§ **ASSIGNED TASK**:
Copy every one of the records below word for word, omitting the pictures.

§ **SOURCE MATERIAL**:
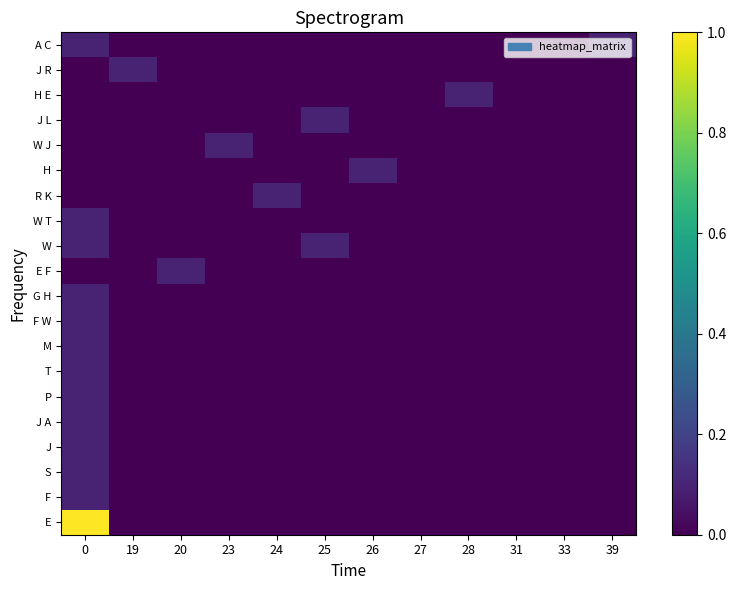

Rank the series by their maximum value, from highest to lowest.

E, M, T, W T, W, G H, F W, H, R K, P, J A, J, A C, S, J R, H E, J L, W J, F, E F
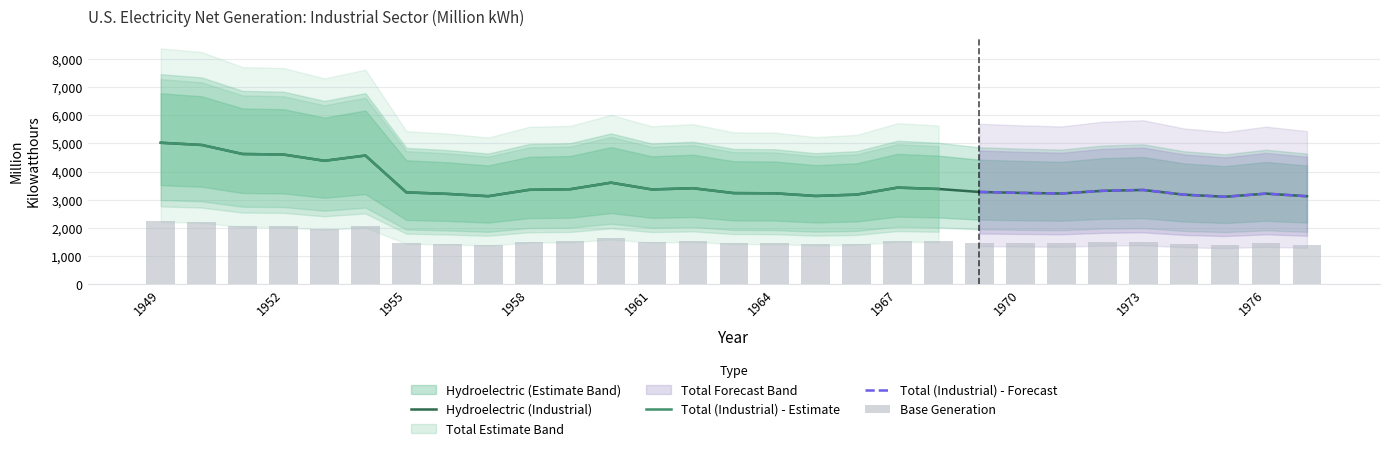

True or false: Hydroelectric (Industrial) has a value of 4371.6 at 1963.

False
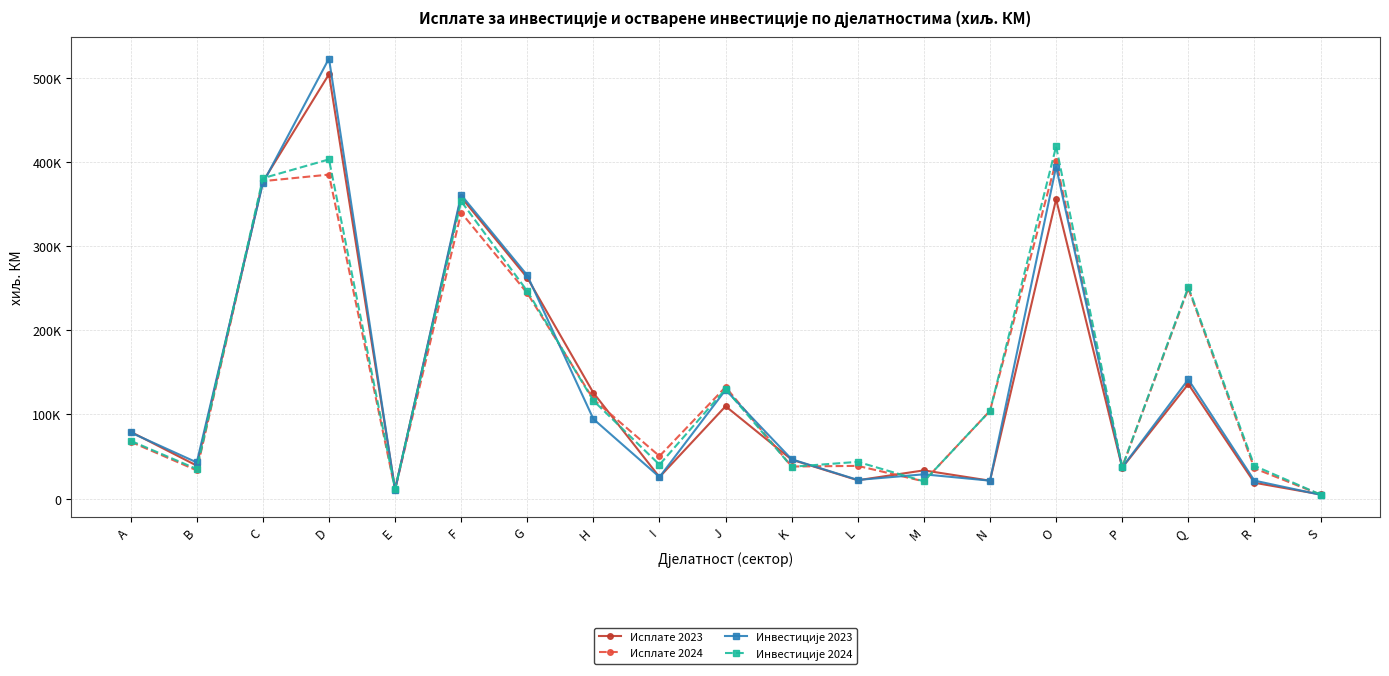

In Инвестиције 2024, how many points are higher than both neighbors (excluding endpoints)?

6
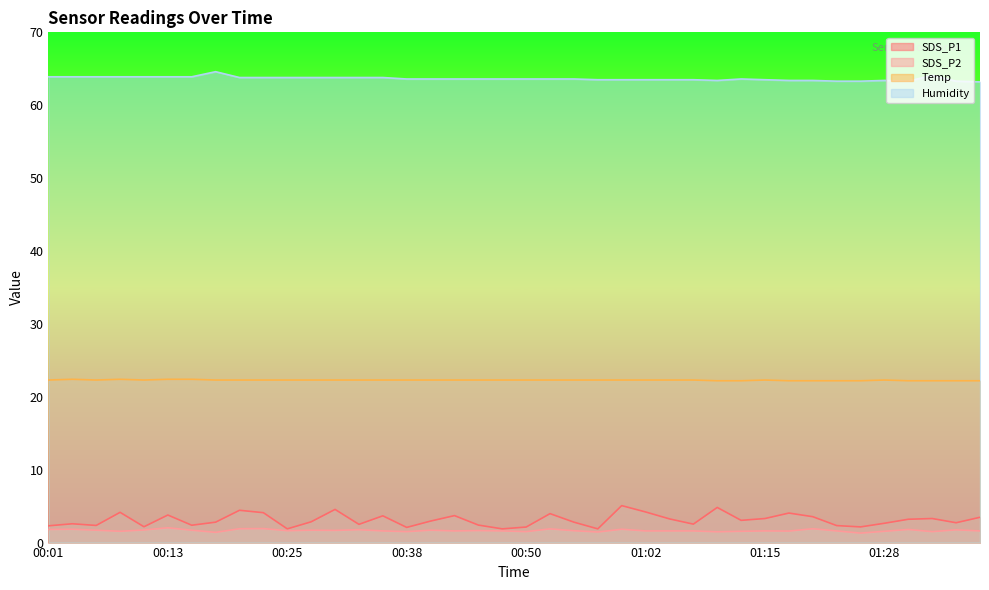

Where is the first local minimum for Temp?

00:06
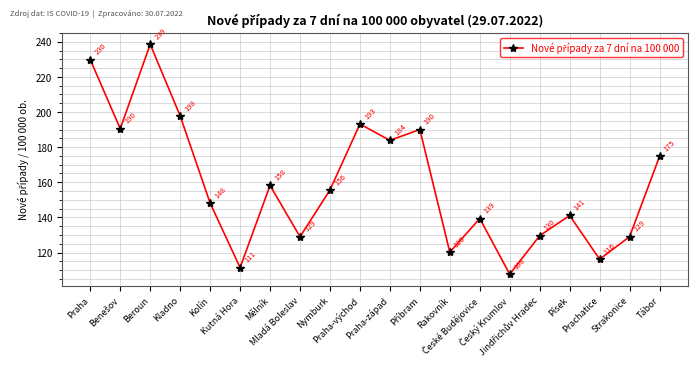

How many data points are above 155?

10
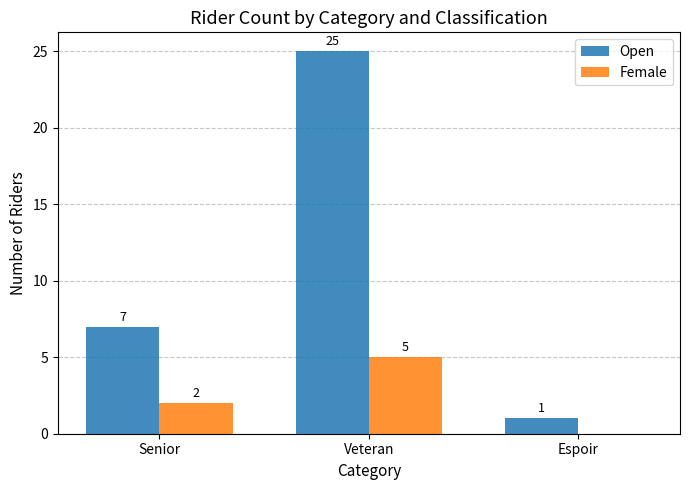

How many positive values does the Female series have?

2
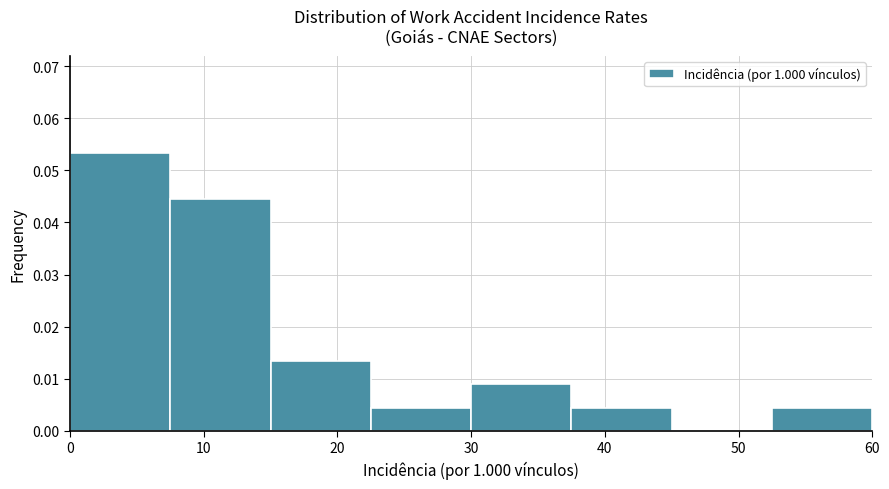

Reading left to right, list every bar in this chart as the range it spans on the x-axis followed by its height. Neither the bar edges nor the heights are printed on the chart, so give them approximately, as read against the axes.

0.0 to 7.5: 0.053
7.5 to 15.0: 0.044
15.0 to 22.5: 0.013
22.5 to 30.0: 0.004
30.0 to 37.5: 0.009
37.5 to 45.0: 0.004
45.0 to 52.5: 0
52.5 to 60.0: 0.004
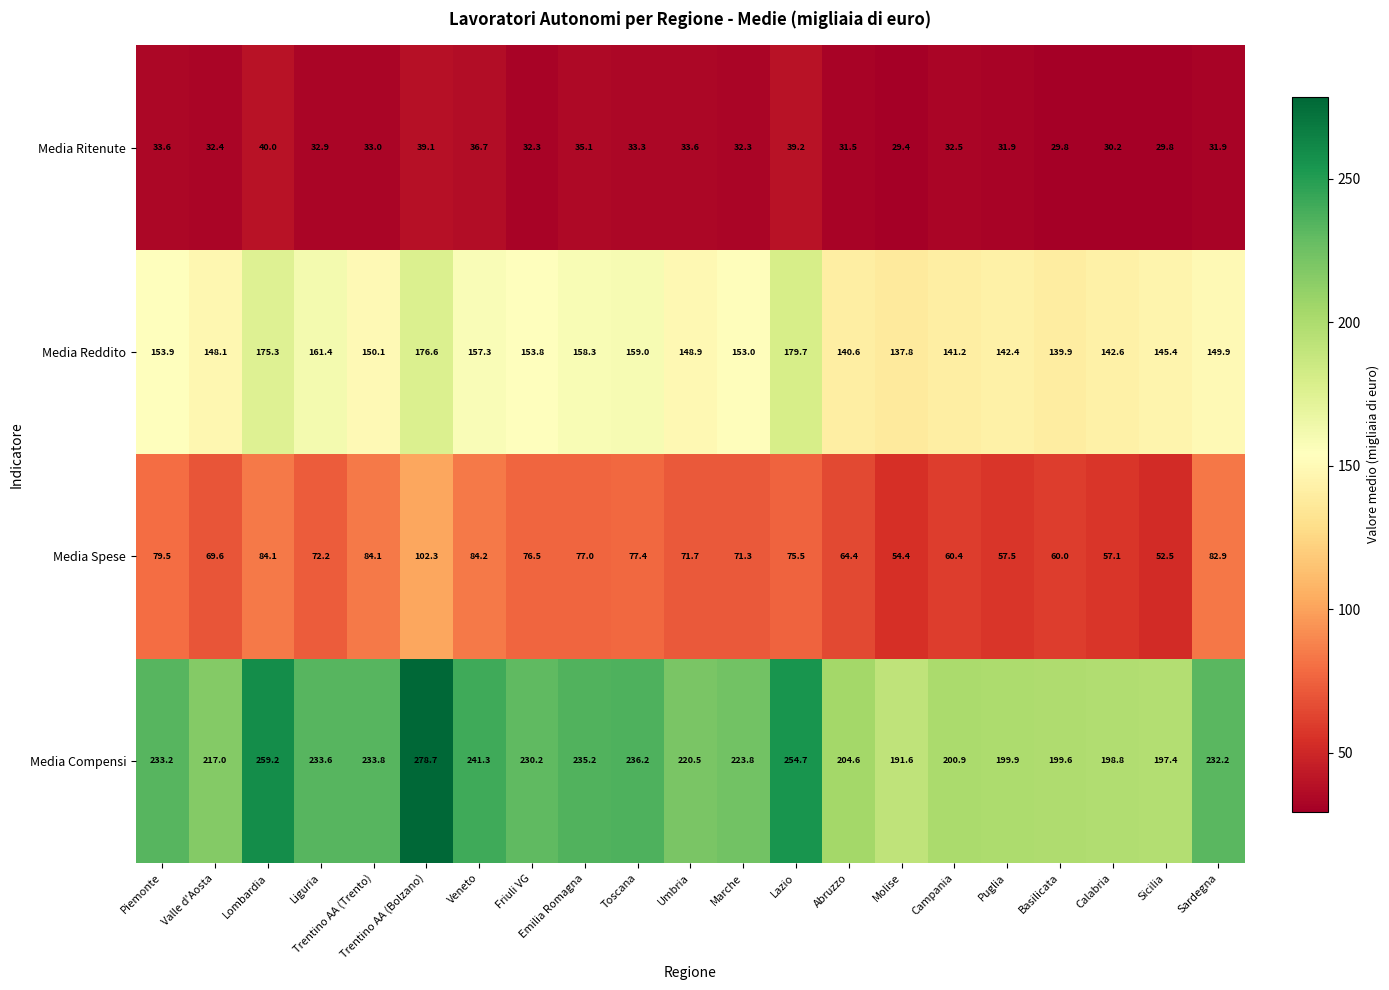

What is the difference between the second highest and minimum values in the Media Spese series?

31.7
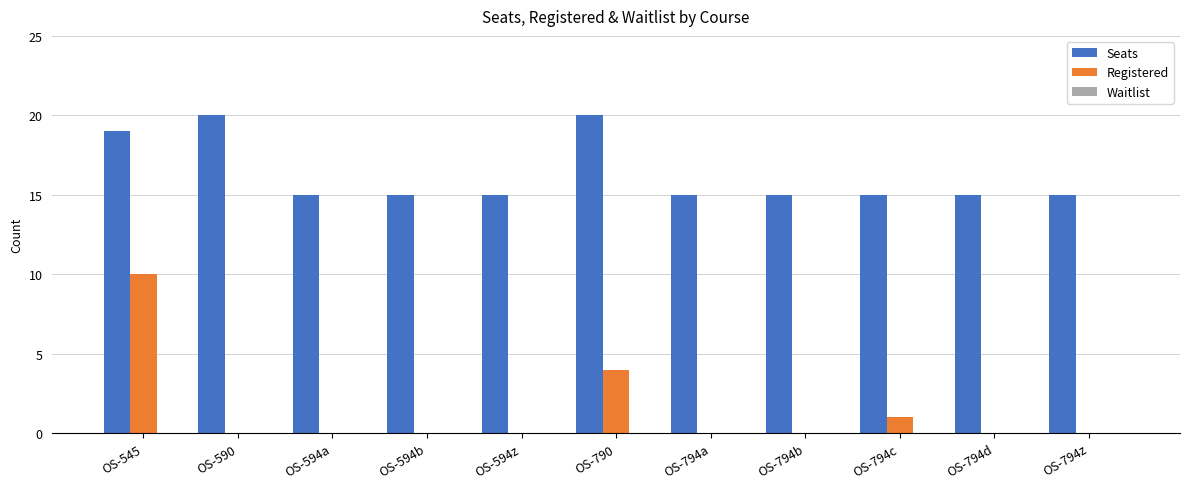

At which category is the sum across all series the highest?

OS-545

§ **COMPLETED EXERCISE**:
Rank the series by their maximum value, from highest to lowest.

E, M, T, W T, W, G H, F W, H, R K, P, J A, J, A C, S, J R, H E, J L, W J, F, E F

True or false: Hydroelectric (Industrial) has a value of 4371.6 at 1963.

False

In Инвестиције 2024, how many points are higher than both neighbors (excluding endpoints)?

6

Where is the first local minimum for Temp?

00:06

How many data points are above 155?

10

How many positive values does the Female series have?

2

Reading left to right, list every bar in this chart as the range it spans on the x-axis followed by its height. Neither the bar edges nor the heights are printed on the chart, so give them approximately, as read against the axes.

0.0 to 7.5: 0.053
7.5 to 15.0: 0.044
15.0 to 22.5: 0.013
22.5 to 30.0: 0.004
30.0 to 37.5: 0.009
37.5 to 45.0: 0.004
45.0 to 52.5: 0
52.5 to 60.0: 0.004

What is the difference between the second highest and minimum values in the Media Spese series?

31.7

At which category is the sum across all series the highest?

OS-545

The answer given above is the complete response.